Texte:
Dès 2019, alors que je participais à ma 1ère ducasse en tant que Bourgmestre, je me suis fait interpeller assez virulemment par un groupe de pression bruxellois pour une représentation "raciste"
au sein de notre belle ducasse : le personnage du "sauvage" devenait problématique après 140 ans d'existence au sein de notre folklore.
Cette 1ère approche fut d'une brutalité sans nom, de nombreux citoyens se firent insulter parfois violemment par ces « bien-pensants » sous prétexte qu'ils publiaient sur des réseaux sociaux leurs
bonheurs partagés avec ce fameux personnage. Cette réaction extérieure fit l'effet d'une bombe au sein de notre communauté athoise. Le sauvage devenait soudain une représentation raciste. Quelle affreuse méprise pour ce personnage du cortège adulé par nombre d'Athois et qui n’avaient jusqu’alors jamais vu les choses sous cet aspect.

Entrées fournies:

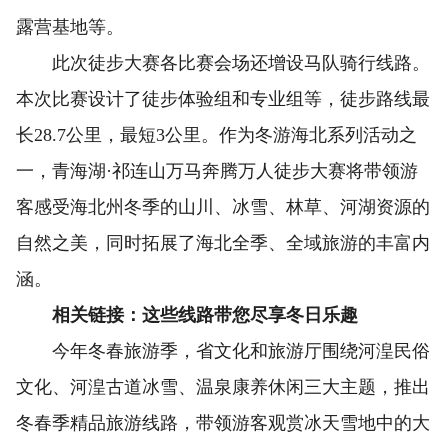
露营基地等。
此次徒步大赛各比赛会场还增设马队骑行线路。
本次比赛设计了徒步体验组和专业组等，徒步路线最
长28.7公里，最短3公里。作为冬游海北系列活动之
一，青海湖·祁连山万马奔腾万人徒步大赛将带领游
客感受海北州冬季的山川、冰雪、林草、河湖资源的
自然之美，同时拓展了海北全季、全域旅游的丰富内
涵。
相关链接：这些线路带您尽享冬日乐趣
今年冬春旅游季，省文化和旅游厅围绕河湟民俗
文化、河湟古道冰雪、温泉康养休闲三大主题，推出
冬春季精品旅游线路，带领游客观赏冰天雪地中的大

---

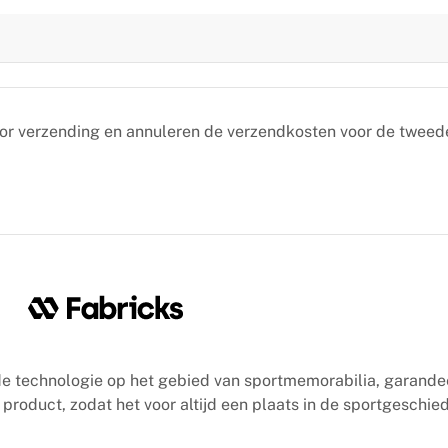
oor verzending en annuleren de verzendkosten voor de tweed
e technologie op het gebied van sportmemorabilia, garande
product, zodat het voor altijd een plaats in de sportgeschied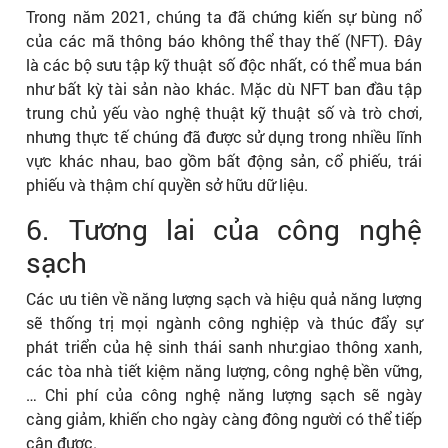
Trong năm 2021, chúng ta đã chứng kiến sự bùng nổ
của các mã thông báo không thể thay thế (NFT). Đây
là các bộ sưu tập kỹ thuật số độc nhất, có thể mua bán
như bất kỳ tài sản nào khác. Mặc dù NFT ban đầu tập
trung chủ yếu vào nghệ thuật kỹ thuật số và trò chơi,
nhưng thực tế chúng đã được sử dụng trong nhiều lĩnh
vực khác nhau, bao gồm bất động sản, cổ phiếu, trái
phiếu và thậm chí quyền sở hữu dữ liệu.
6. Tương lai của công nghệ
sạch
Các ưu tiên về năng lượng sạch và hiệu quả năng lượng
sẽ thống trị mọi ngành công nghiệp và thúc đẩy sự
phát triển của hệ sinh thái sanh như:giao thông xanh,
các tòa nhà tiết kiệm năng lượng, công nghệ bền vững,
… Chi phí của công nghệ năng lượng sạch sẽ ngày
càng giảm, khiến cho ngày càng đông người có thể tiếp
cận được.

---

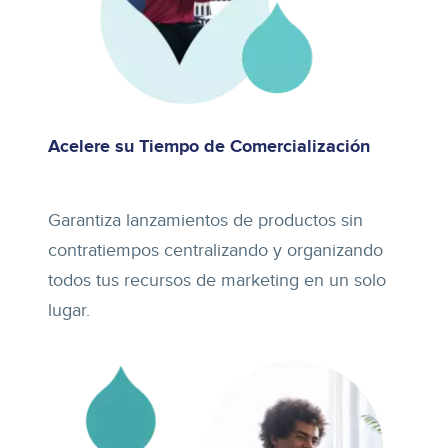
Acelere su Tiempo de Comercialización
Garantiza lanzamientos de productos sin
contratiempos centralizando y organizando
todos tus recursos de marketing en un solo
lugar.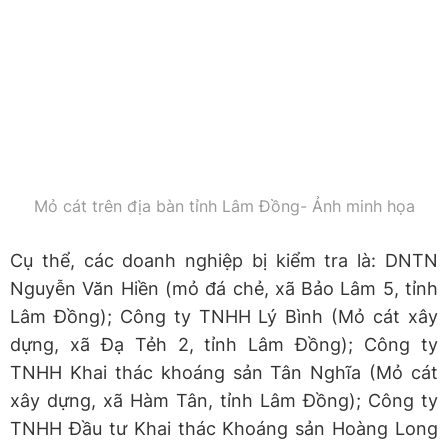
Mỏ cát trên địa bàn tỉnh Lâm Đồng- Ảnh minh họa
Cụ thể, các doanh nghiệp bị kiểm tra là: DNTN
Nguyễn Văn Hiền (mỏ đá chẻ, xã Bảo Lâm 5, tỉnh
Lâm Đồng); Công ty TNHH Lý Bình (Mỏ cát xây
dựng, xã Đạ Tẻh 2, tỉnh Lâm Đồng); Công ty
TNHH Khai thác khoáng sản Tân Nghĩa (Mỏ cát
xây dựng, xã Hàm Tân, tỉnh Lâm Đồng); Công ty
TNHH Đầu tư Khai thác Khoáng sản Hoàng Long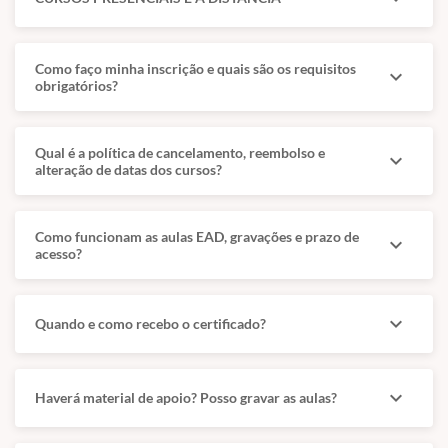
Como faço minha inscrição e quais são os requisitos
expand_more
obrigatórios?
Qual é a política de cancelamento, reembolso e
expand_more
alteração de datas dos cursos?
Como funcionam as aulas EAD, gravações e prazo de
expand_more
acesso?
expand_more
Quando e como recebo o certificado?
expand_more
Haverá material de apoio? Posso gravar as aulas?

Activités:
1. Relevez tous les mots ou expressions que le texte sur le sauvage de la ducasse place entre guillemets.
2. Poursuivez, s'il vous plaît, le texte sur le sauvage de la ducasse après sa dernière phrase.

Réponses données:
1.
- raciste
- sauvage
- bien-pensants

2.
A partir de ce moment, la problématique mondiale du « blackface » reposait sur les épaules d’une petite ville de 30.000 habitants qui a été soumise à une forte pression médiatique. Les mois qui suivirent furent difficiles et nombre d’évènements et de sensibilisation furent mis en place. Nous souhaitions démontrer notre bonne foi, pour démontrer à quel point ce "sauvage" fut ce son nom mal choisi - n'était à aucun moment un personnage raciste et que telle n’était pas
l’intention recherchée. Certes, il s’agit d’un personnage comme il y en a dans nos différents folklores, mais si l’intention
raciste n’est pas, la question de savoir s’il doit évoluer ou disparaître ne devait-elle pas supposer une réflexion de fonds tant au niveau de la population athoise, mais aussi pour le folklore en général ? Nous n’étions pas restés mains croisées depuis 2019, que du contraire ! Nous avions privilégié plusieurs initiatives au travers de rencontres, échanges, tables rondes, sensibilisations pour finalement aboutir à la mise en place d'une Commission Citoyenne du Folklore
en novembre 2022 qui était l’expression recherchée à l’issue d’un processus réfléchi. Nous souhaitions en effet privilégier la réflexion collective et la pédagogie de manière progressive
pour ne surtout pas polariser notre population. Cette commission devait non seulement se prononcer sur le personnage dans notre folklore et démontrer l'inexistence d'un quelconque racisme, mais également et surtout organiser une réflexion citoyenne pour déterminer si l'un ou l'autre élément méritait une évolution. Lors de la conférence de presse organisée dans l’immédiateté ce vendredi 2 décembre, je n’ai pu cacher à quel point tout cela m’a impacté émotionnellement.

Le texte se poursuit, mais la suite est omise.